Let's take a look at a complete example, first we define the model and generate round-trip data.

model = @model begin
  @param begin
    tvcl ∈ RealDomain(lower=0)
    tvv ∈ RealDomain(lower=0)
    pmoncl ∈ RealDomain(lower = -0.99)
    Ω ∈ PDiagDomain(2)
    σ_prop ∈ RealDomain(lower=0)
  end 

  @random begin
    η ~ MvNormal(Ω)
  end 

  @covariates wt isPM 

  @pre begin
    CL = tvcl * (1 + pmoncl*isPM) * (wt/70)^0.75 * exp(η[1])
    Vc    = tvv * (wt/70) * exp(η[2])
  end 

  @dynamics Central1  

  @derived begin
    cp = @. 1000*(Central / Vc)
    dv ~ @. Normal(cp, sqrt(cp^2*σ_prop))
  end
end

ev = DosageRegimen(100, time=0, addl=2, ii=24)
s1 = Subject(id=1, events=ev, covariates=(isPM=1, wt=70))

param = (
    tvcl = 4.0,
    tvv    = 70,
    pmoncl = -0.7,
    Ω = Diagonal([0.09,0.09]),
    σ_prop = 0.04
    )

choose_covariates() = (isPM = rand([1, 0]),
wt = rand(55:80))
pop_with_covariates = Population(map(i -> Subject(id=i, events=ev, covariates=choose_covariates()),1:10))
obs = simobs(model, pop_with_covariates, param, obstimes=0:1:60)
simdf = DataFrame(obs)
simdf[rand(1:length(simdf.dv), 5), :dv] .= missing
data = read_pumas(simdf, time=:time, covariates=[:isPM, :wt])

One workflow tip we recommend is to use the ability of doing the quantile calculations only for the observed data for adjusting the bandwidth value (defaults to 2) to get a good fit.

vpc_data = vpc(data)
plot(vpc_data)

vpc_data_stratwt = vpc(data, stratify_by=[:wt], bandwidth = 5)
plot(vpc_data_stratwt)

We see the plot with higher bandwidth better captures the data, so we would use the same bandwidth value for VPC of the fitted model, stratified on wt.

res = fit(model,data,param,Pumas.FOCEI())

vpc_fpm = vpc(res, 100)
plot(vpc_fpm)

vpc_fpm_stratwt = vpc(res, 100, stratify_by=[:wt], bandwidth = 5)
plot(vpc_fpm_stratwt, legend=false)

Let's pass in the time grid with the sim_idvs kwarg to vpc for the simulation time points.

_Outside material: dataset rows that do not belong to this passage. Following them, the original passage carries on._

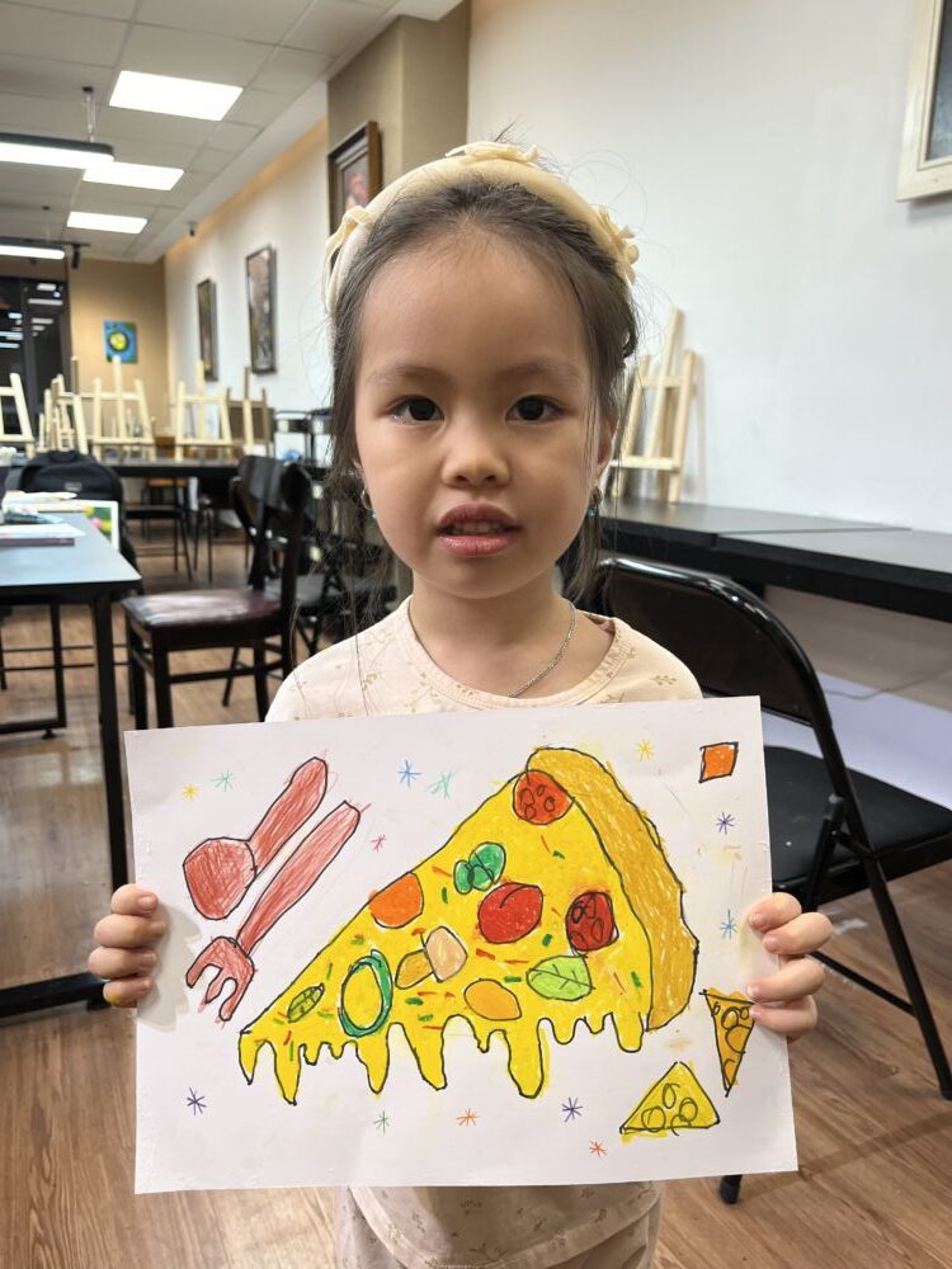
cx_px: 476
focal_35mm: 26
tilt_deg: -12.4
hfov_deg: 53.1
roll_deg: -0.7
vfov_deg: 67.3
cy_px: 634
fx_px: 953
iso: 100
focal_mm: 5.1
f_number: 1.6
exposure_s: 1/121
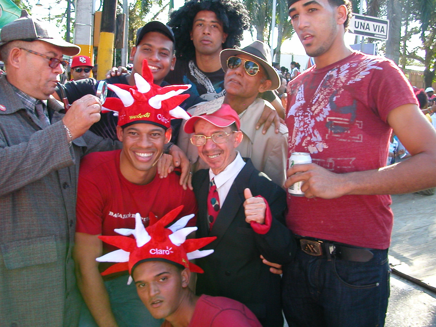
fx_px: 466
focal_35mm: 37
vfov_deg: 38.7
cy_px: 164
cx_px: 218
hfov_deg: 50.1
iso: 100
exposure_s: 1/147
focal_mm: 5.6
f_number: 2.7
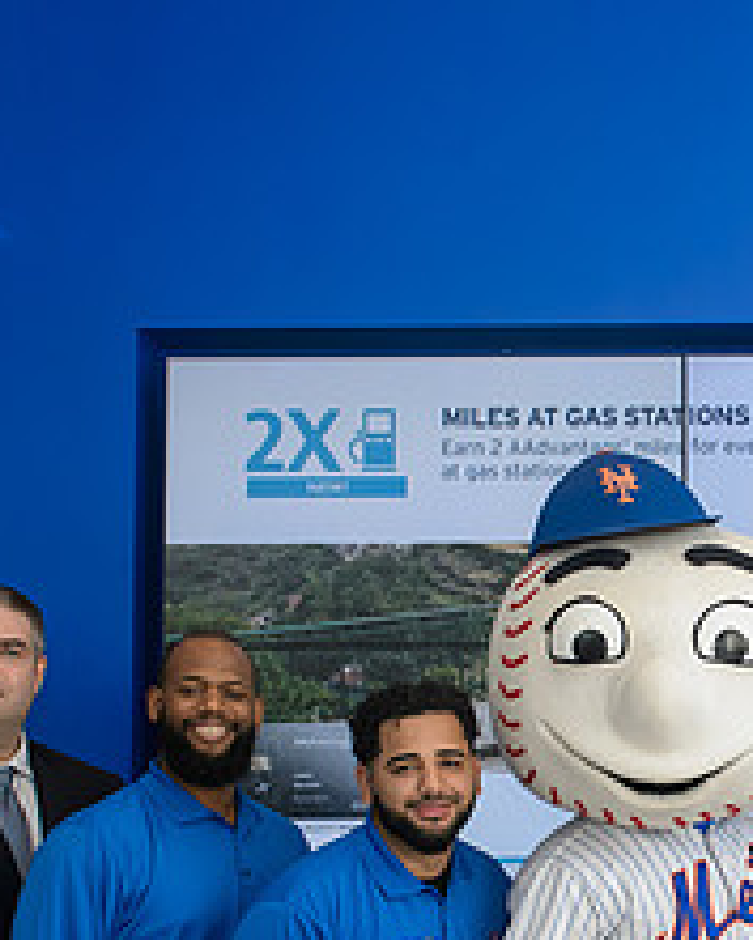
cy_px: 753
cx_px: 702
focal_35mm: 59
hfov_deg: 24.9
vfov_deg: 31.1
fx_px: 1642
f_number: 6.3
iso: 1000
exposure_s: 1/200
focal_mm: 24
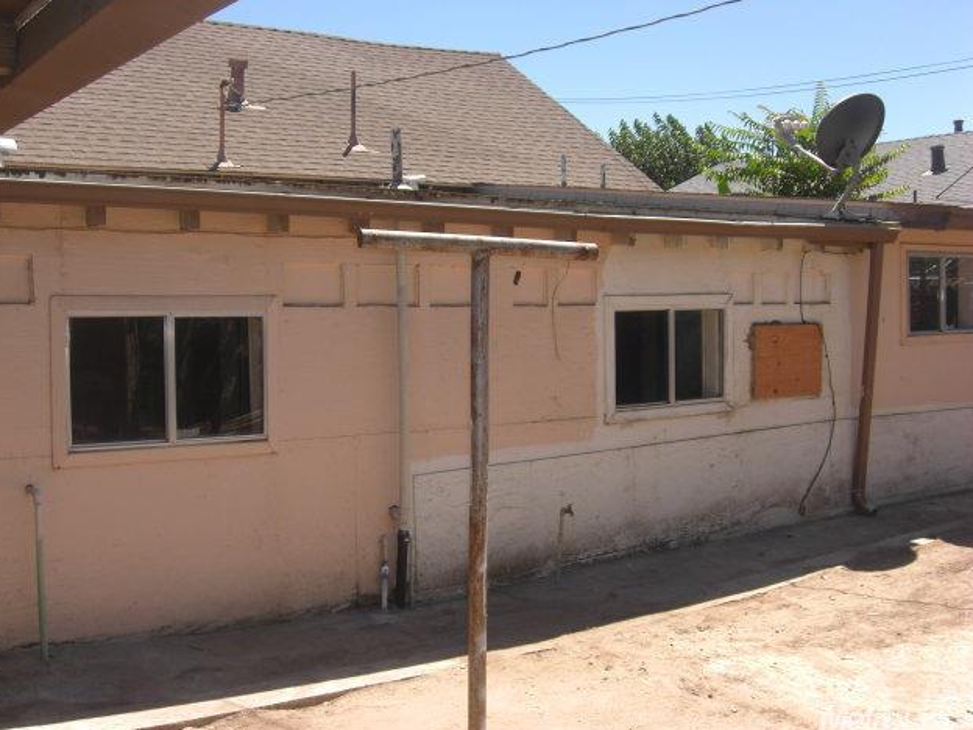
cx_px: 476
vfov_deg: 36.8
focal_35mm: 39
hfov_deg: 47.9
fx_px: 1096
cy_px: 362
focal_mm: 7.9
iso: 80
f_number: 4
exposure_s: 1/500
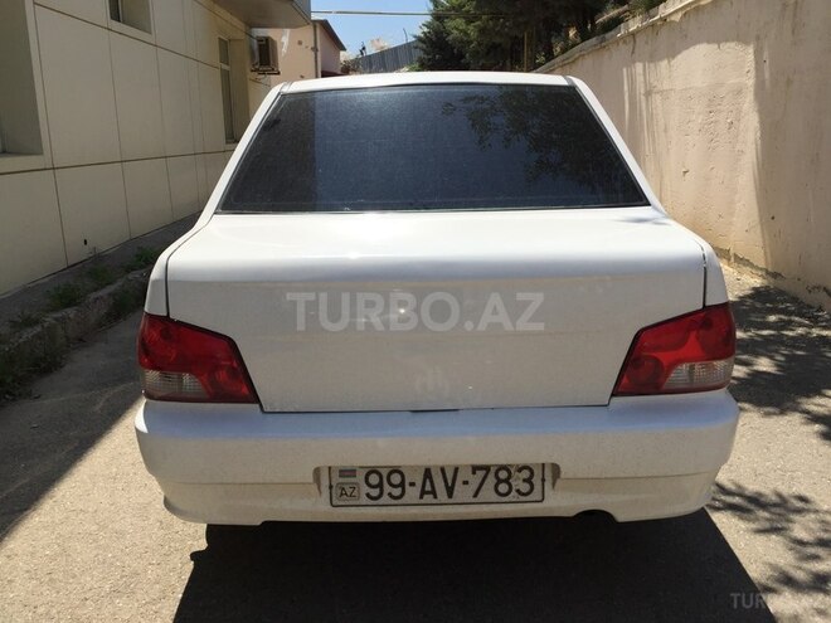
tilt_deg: -13.5
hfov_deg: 61.7
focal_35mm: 29
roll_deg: -2.5
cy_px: 312
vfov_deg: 48.2
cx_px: 416
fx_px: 696
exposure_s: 1/3049
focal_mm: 4.15
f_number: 2.2
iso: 32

vpc_fpm = vpc(res, 100, sim_idvs = 0.0:5:60.0)
plot(vpc_fpm)

By specifying the plot and the path the VPC plot can be saved to the disk as below:

p = plot(vpc_fpm)
savefig(p, "simidvsvpc.png")

VPCs for discrete or time to event data is already implemented and undergoing internal testing, these should become available in upcoming releases. Additionally, prediction corrected VPCs (pcVPCs) are work in progress and will become available soon.